Former chief prosecutor Nazir Afzal also seemed offended when he told ITV’s Good Morning Britain on Thursday that he believed authorities had followed process instead of using “common sense.”
Woodhouse and her supporters launched a Change.org petition a day after news of her situation broke. There were almost 270,000 signatures at this writing — just one day after the campaign began.
“I’m calling for a change in the law, a simple amendment to the Children’s Act 1989 that would ban any male with a child conceived by rape from applying for access/rights,” Woodhouse wrote in the petition.
https://twitter.com/sammywoodhouse1/status/1035111349330829313
Rotherham Council, meanwhile, is being taken to task with calls for a public, transparent investigation.
A spokesperson told ITV that Rotherham Council was not allowed to disclose any information regarding private family court proceedings.
“Often and understandably, cases before the Family Court are emotive and arouse strong feelings amongst those affected,” the council spokesperson added. “We do understand that the legal requirements can cause upset to those involved and so we welcome a debate around this issue, which applies across England and Wales.”
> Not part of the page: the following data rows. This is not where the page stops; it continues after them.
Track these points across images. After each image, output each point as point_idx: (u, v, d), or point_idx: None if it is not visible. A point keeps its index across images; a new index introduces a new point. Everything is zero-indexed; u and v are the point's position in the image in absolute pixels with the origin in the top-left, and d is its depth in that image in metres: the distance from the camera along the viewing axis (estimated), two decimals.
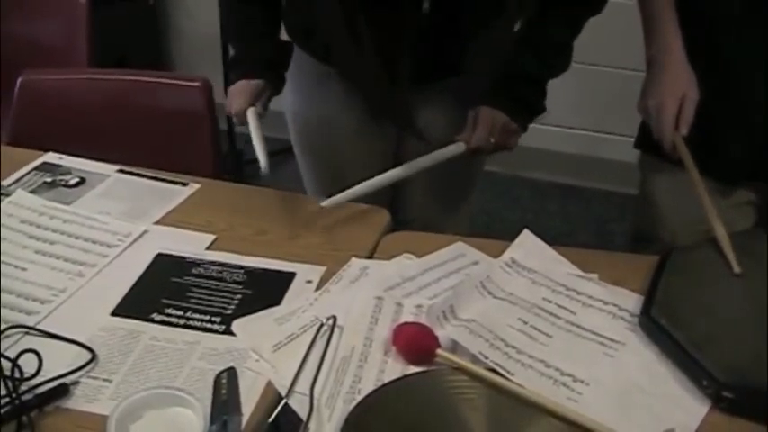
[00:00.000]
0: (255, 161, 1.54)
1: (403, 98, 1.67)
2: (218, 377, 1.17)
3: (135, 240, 1.50)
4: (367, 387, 1.16)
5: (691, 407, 1.15)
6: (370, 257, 1.46)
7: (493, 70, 1.64)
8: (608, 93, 3.25)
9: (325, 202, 1.54)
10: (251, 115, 1.60)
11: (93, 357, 1.21)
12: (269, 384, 1.18)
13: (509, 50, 1.64)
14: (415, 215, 1.87)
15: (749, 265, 1.38)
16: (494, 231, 1.48)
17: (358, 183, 1.55)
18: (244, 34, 1.71)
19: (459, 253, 1.45)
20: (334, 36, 1.60)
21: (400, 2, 1.54)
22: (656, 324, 1.25)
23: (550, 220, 3.23)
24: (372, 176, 1.57)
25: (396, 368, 1.20)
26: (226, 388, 1.14)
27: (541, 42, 1.63)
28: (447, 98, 1.72)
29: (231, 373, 1.18)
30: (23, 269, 1.41)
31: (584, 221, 3.16)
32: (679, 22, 1.56)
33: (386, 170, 1.60)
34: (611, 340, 1.26)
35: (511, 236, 1.49)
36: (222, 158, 3.09)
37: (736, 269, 1.37)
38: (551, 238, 1.49)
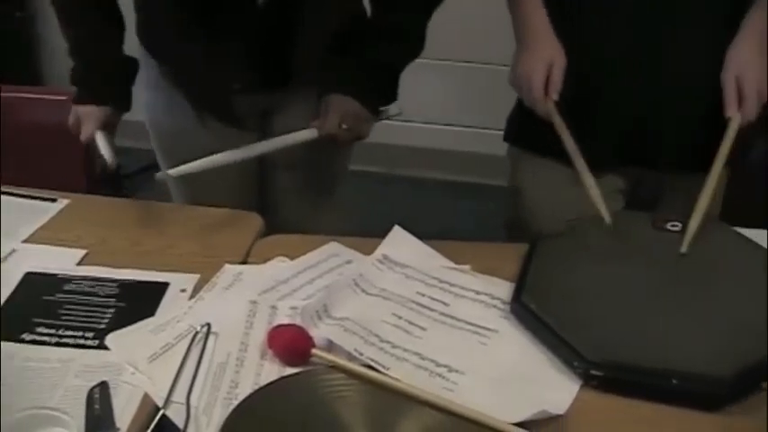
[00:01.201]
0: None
1: (228, 99, 1.68)
2: (90, 393, 1.15)
3: (2, 261, 1.46)
4: (244, 392, 1.15)
5: (563, 387, 1.18)
6: (243, 263, 1.46)
7: (341, 63, 1.65)
8: (478, 88, 3.30)
9: (171, 171, 1.52)
10: (100, 139, 1.59)
11: None
12: (146, 396, 1.16)
13: (358, 40, 1.65)
14: (285, 217, 1.87)
15: (613, 246, 1.42)
16: (374, 230, 1.48)
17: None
18: (87, 47, 1.69)
19: (333, 253, 1.46)
20: (168, 37, 1.60)
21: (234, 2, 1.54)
22: (526, 310, 1.28)
23: (430, 216, 3.25)
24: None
25: (272, 371, 1.20)
26: (99, 403, 1.13)
27: (391, 29, 1.64)
28: (307, 101, 1.72)
29: (104, 387, 1.16)
30: None
31: (464, 215, 3.21)
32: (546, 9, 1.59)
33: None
34: (485, 328, 1.28)
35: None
36: (102, 173, 3.04)
37: (608, 219, 1.42)
38: (432, 233, 1.50)
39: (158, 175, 1.53)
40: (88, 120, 1.62)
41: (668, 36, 1.54)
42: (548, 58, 1.54)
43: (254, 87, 1.67)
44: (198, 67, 1.64)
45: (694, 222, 1.43)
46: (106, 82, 1.67)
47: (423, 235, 1.50)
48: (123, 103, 1.68)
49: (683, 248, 1.40)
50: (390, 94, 1.69)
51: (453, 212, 3.32)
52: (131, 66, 1.71)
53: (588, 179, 1.49)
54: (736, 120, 1.51)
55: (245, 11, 1.57)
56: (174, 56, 1.69)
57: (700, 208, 1.45)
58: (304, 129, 1.63)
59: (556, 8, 1.58)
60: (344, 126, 1.62)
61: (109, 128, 1.65)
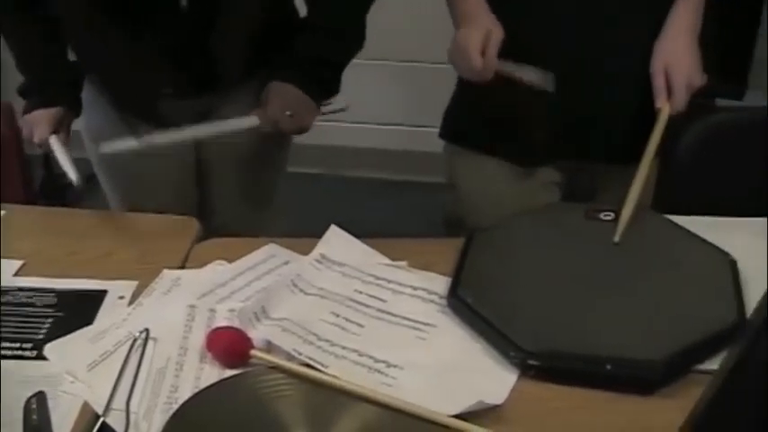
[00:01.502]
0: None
1: (155, 104, 1.68)
2: (27, 404, 1.14)
3: None
4: (184, 396, 1.15)
5: (501, 378, 1.19)
6: (182, 268, 1.46)
7: (280, 59, 1.66)
8: (416, 87, 3.32)
9: (105, 148, 1.52)
10: (55, 142, 1.58)
11: None
12: (86, 404, 1.16)
13: (293, 38, 1.66)
14: (224, 221, 1.87)
15: (547, 237, 1.44)
16: (315, 231, 1.48)
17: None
18: (32, 60, 1.68)
19: (271, 254, 1.46)
20: (89, 42, 1.60)
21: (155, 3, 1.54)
22: (463, 303, 1.29)
23: (376, 215, 3.26)
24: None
25: (212, 373, 1.20)
26: (36, 413, 1.12)
27: (327, 25, 1.65)
28: (243, 102, 1.72)
29: (41, 397, 1.15)
30: None
31: (409, 213, 3.22)
32: None
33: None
34: (423, 323, 1.29)
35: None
36: (42, 183, 3.01)
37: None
38: (374, 232, 1.50)
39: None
40: (40, 123, 1.61)
41: (597, 30, 1.56)
42: (484, 29, 1.52)
43: (185, 91, 1.67)
44: (122, 72, 1.64)
45: (626, 212, 1.45)
46: (54, 84, 1.66)
47: (365, 234, 1.50)
48: (73, 104, 1.67)
49: (616, 238, 1.42)
50: (332, 87, 1.70)
51: (394, 211, 3.33)
52: (78, 70, 1.70)
53: None
54: (665, 111, 1.54)
55: (168, 11, 1.57)
56: (97, 61, 1.68)
57: (631, 198, 1.47)
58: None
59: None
60: (288, 113, 1.62)
61: (62, 130, 1.63)
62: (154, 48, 1.58)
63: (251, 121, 1.62)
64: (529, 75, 1.51)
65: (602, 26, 1.56)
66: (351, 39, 1.68)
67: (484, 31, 1.51)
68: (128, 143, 1.54)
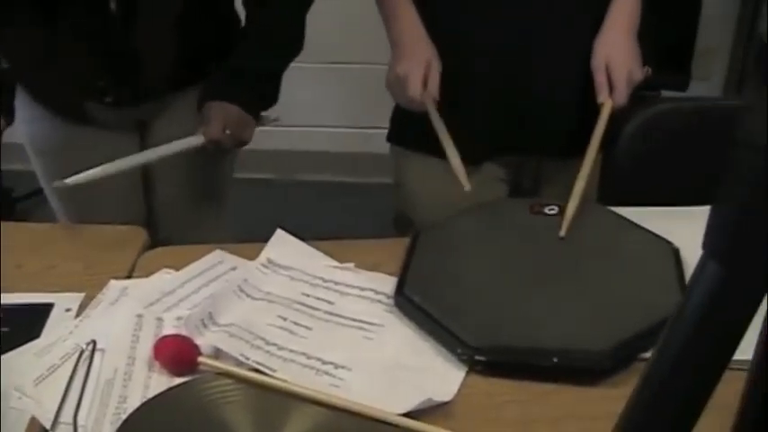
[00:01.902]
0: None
1: (81, 107, 1.67)
2: None
3: None
4: (133, 406, 1.15)
5: (449, 374, 1.20)
6: (129, 277, 1.45)
7: (219, 71, 1.66)
8: (365, 89, 3.32)
9: (69, 180, 1.51)
10: None
11: None
12: (33, 420, 1.15)
13: (233, 46, 1.66)
14: (172, 229, 1.86)
15: (492, 233, 1.45)
16: (263, 236, 1.48)
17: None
18: None
19: (217, 261, 1.46)
20: (17, 45, 1.59)
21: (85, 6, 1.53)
22: (409, 302, 1.30)
23: (332, 218, 3.27)
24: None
25: (161, 382, 1.20)
26: None
27: (266, 31, 1.66)
28: (183, 109, 1.72)
29: None
30: None
31: (365, 215, 3.22)
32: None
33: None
34: (370, 323, 1.29)
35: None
36: None
37: (467, 187, 1.45)
38: (322, 234, 1.50)
39: (55, 184, 1.52)
40: None
41: (540, 26, 1.57)
42: (424, 60, 1.54)
43: (120, 100, 1.66)
44: (53, 79, 1.63)
45: (571, 207, 1.46)
46: None
47: (315, 237, 1.50)
48: (4, 114, 1.66)
49: (562, 232, 1.43)
50: (271, 98, 1.70)
51: (344, 213, 3.34)
52: (8, 77, 1.69)
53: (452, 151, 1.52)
54: (608, 106, 1.55)
55: (98, 16, 1.56)
56: (27, 68, 1.67)
57: (576, 192, 1.48)
58: (190, 136, 1.63)
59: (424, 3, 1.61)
60: (228, 132, 1.62)
61: None
62: (83, 53, 1.57)
63: (196, 140, 1.62)
64: (450, 148, 1.53)
65: (543, 23, 1.57)
66: (290, 44, 1.68)
67: (424, 64, 1.53)
68: (79, 177, 1.52)
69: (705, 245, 0.51)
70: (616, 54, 1.56)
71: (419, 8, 1.60)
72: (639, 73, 1.57)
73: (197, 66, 1.69)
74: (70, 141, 1.74)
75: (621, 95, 1.55)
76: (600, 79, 1.55)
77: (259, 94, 1.67)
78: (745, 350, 0.57)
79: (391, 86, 1.60)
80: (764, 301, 0.52)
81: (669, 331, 0.56)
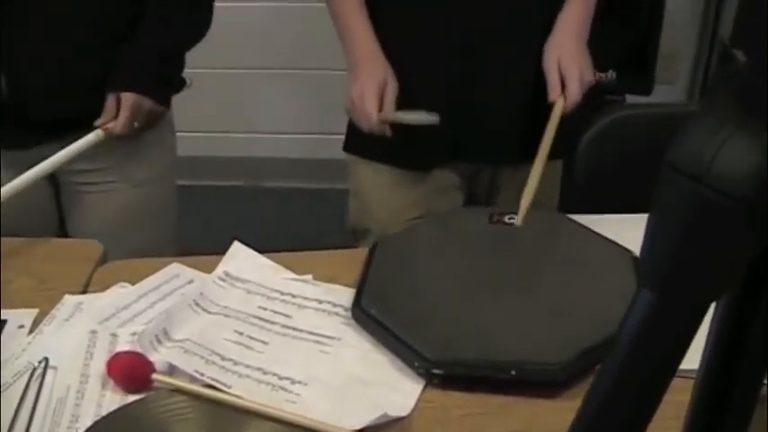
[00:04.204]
0: None
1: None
2: None
3: None
4: (85, 424, 1.13)
5: (407, 388, 1.19)
6: (84, 292, 1.43)
7: (124, 59, 1.65)
8: (325, 95, 3.31)
9: None
10: None
11: None
12: None
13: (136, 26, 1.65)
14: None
15: (450, 243, 1.45)
16: (221, 247, 1.47)
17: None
18: None
19: (174, 274, 1.44)
20: None
21: None
22: (367, 314, 1.29)
23: (299, 225, 3.26)
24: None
25: (114, 400, 1.18)
26: None
27: (166, 14, 1.65)
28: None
29: None
30: None
31: (332, 222, 3.21)
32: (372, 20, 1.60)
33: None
34: (327, 337, 1.28)
35: (256, 248, 1.49)
36: None
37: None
38: (303, 242, 1.50)
39: None
40: None
41: (489, 29, 1.57)
42: (380, 78, 1.54)
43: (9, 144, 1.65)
44: None
45: (527, 197, 1.45)
46: None
47: (276, 245, 1.49)
48: None
49: (518, 222, 1.42)
50: (179, 82, 1.70)
51: (310, 219, 3.33)
52: None
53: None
54: (560, 105, 1.55)
55: None
56: None
57: (531, 184, 1.47)
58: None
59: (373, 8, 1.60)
60: (137, 125, 1.63)
61: None
62: None
63: (96, 136, 1.62)
64: (419, 118, 1.51)
65: (496, 31, 1.57)
66: (198, 19, 1.69)
67: (379, 84, 1.53)
68: None
69: (637, 273, 0.51)
70: (567, 55, 1.56)
71: (372, 15, 1.60)
72: (590, 74, 1.57)
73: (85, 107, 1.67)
74: None
75: (574, 94, 1.54)
76: (552, 78, 1.55)
77: (169, 81, 1.66)
78: (692, 359, 0.57)
79: (349, 109, 1.59)
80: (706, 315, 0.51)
81: (609, 357, 0.55)
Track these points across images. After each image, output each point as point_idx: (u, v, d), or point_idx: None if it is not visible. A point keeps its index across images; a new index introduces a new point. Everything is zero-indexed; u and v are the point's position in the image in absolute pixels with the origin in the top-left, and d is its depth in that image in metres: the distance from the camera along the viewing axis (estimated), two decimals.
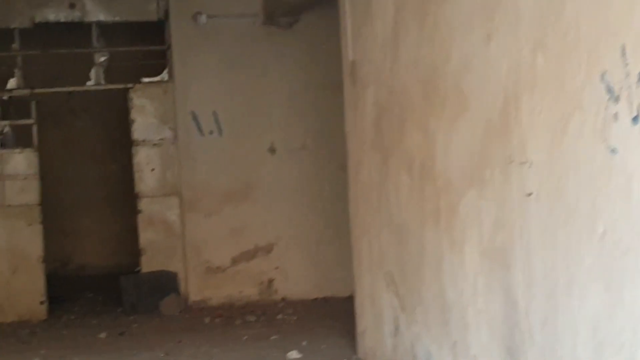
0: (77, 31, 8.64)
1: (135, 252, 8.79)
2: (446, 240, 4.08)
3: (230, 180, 8.56)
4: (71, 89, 8.90)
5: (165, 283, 8.45)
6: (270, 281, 8.60)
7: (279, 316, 7.72)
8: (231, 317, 7.82)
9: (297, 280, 8.62)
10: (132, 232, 8.80)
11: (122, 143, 9.02)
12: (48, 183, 10.69)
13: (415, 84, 4.41)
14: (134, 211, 8.61)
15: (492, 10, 3.47)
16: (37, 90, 8.39)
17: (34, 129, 8.29)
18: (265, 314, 7.88)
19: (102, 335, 7.24)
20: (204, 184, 8.54)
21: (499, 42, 3.43)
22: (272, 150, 8.57)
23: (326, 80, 8.23)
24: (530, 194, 3.19)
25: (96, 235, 11.44)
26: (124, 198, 9.90)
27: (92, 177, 11.30)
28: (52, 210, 10.91)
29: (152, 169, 8.55)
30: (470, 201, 3.77)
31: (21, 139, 8.42)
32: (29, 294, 8.13)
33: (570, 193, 2.92)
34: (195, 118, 8.44)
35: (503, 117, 3.40)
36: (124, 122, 8.88)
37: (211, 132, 8.48)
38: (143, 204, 8.55)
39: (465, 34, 3.74)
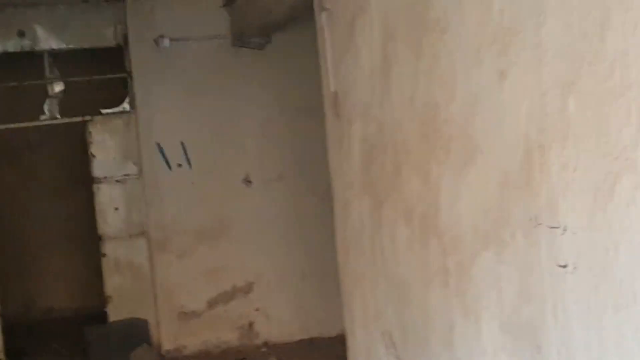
0: (28, 61, 8.09)
1: (103, 294, 8.23)
2: (457, 306, 3.59)
3: (203, 217, 8.09)
4: (23, 124, 8.34)
5: (136, 332, 7.93)
6: (251, 324, 8.14)
7: None
8: None
9: (279, 321, 8.17)
10: (100, 273, 8.25)
11: (83, 179, 8.48)
12: (6, 222, 10.32)
13: (411, 123, 3.92)
14: (99, 251, 8.08)
15: (505, 42, 2.99)
16: None
17: None
18: None
19: None
20: (174, 222, 8.05)
21: (515, 80, 2.95)
22: (247, 181, 8.10)
23: (302, 103, 7.89)
24: (565, 266, 2.71)
25: (61, 277, 10.89)
26: (90, 237, 9.32)
27: (54, 215, 10.78)
28: (12, 251, 10.49)
29: (116, 208, 8.07)
30: (486, 264, 3.29)
31: None
32: None
33: (621, 269, 2.44)
34: (161, 150, 7.96)
35: (525, 170, 2.92)
36: (85, 156, 8.35)
37: (179, 165, 8.02)
38: (107, 247, 8.06)
39: (472, 69, 3.26)
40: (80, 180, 9.88)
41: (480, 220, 3.31)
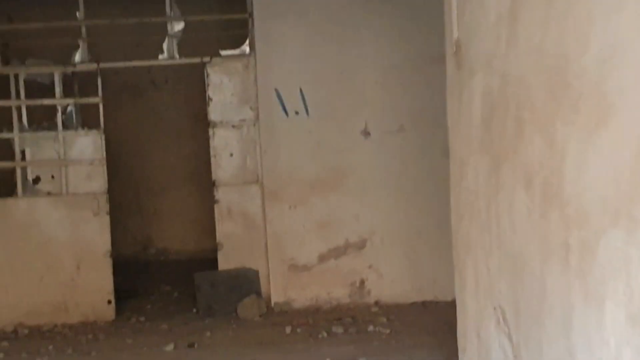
0: None
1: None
2: (578, 287, 3.15)
3: (318, 167, 7.80)
4: (139, 63, 8.21)
5: (245, 282, 7.77)
6: (362, 282, 7.82)
7: (370, 328, 6.90)
8: (316, 325, 7.06)
9: (392, 281, 7.83)
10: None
11: (204, 120, 8.35)
12: (127, 159, 10.39)
13: (537, 76, 3.47)
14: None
15: None
16: (104, 65, 7.72)
17: (101, 108, 7.65)
18: (355, 323, 7.09)
19: (169, 347, 6.58)
20: (289, 171, 7.81)
21: None
22: (366, 133, 7.74)
23: (427, 51, 7.51)
24: None
25: (178, 218, 10.94)
26: (208, 180, 9.37)
27: (174, 156, 10.80)
28: (132, 189, 10.57)
29: (231, 154, 7.86)
30: (613, 244, 2.85)
31: (87, 119, 7.81)
32: (94, 292, 7.57)
33: None
34: (279, 96, 7.69)
35: None
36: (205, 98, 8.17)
37: (297, 113, 7.72)
38: (220, 193, 7.89)
39: (611, 16, 2.78)
40: (201, 122, 9.83)
41: (610, 193, 2.86)
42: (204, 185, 9.56)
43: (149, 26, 8.24)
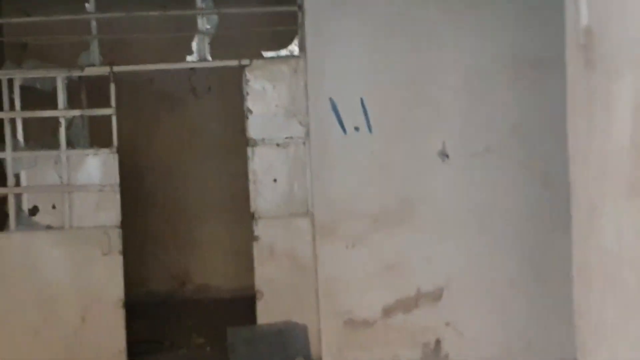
0: None
1: None
2: None
3: (382, 196, 6.63)
4: (164, 66, 7.05)
5: (290, 340, 6.65)
6: (438, 342, 6.67)
7: None
8: None
9: (476, 341, 6.67)
10: None
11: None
12: (164, 180, 9.44)
13: None
14: None
15: None
16: (119, 69, 6.56)
17: (114, 122, 6.51)
18: None
19: None
20: (346, 201, 6.65)
21: None
22: (443, 154, 6.57)
23: (524, 53, 6.34)
24: None
25: (220, 250, 9.87)
26: None
27: (216, 177, 9.75)
28: (166, 217, 9.62)
29: (274, 180, 6.72)
30: None
31: (98, 135, 6.67)
32: (103, 350, 6.44)
33: None
34: (334, 108, 6.60)
35: None
36: None
37: (356, 128, 6.61)
38: (261, 228, 6.77)
39: None
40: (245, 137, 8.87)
41: None
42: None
43: (180, 22, 7.06)
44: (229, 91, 9.33)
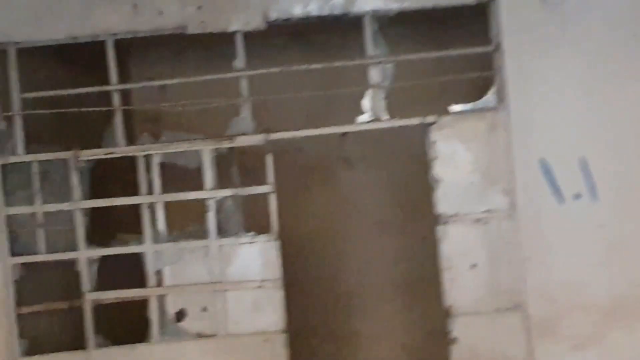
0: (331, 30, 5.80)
1: None
2: None
3: (617, 283, 5.48)
4: (331, 130, 5.88)
5: None
6: None
7: None
8: None
9: None
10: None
11: (422, 210, 6.17)
12: (310, 266, 8.47)
13: None
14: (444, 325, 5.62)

A Ministry of Justice statement took it a step further by adding, “This is obviously a very distressing incident and the relevant departments and local authority will work urgently to understand and address the failings in this case.”
Good Morning Britain host Piers Morgan lost his cool Thursday when it came time to read the Ministry’s statement on-air. Morgan went so far as to refuse to read the response — calling it “a load of crap.”
“I didn’t know that any rapist could get access to any child born from their appalling actions,” Morgan added. “This is a serial groomer and rapist, the worst type of human imaginable, preying on young girls.”
WATCH BELOW: Piers Morgan fumes over Rotherham Council’s offer to rapist
Woodhouse has also received support from at least one government official. Labour MP Louise Haigh told Hallam FM that it was “thoroughly intolerable” that women who were abused, and systematically groomed and exploited as children were failed “yet again by the system.”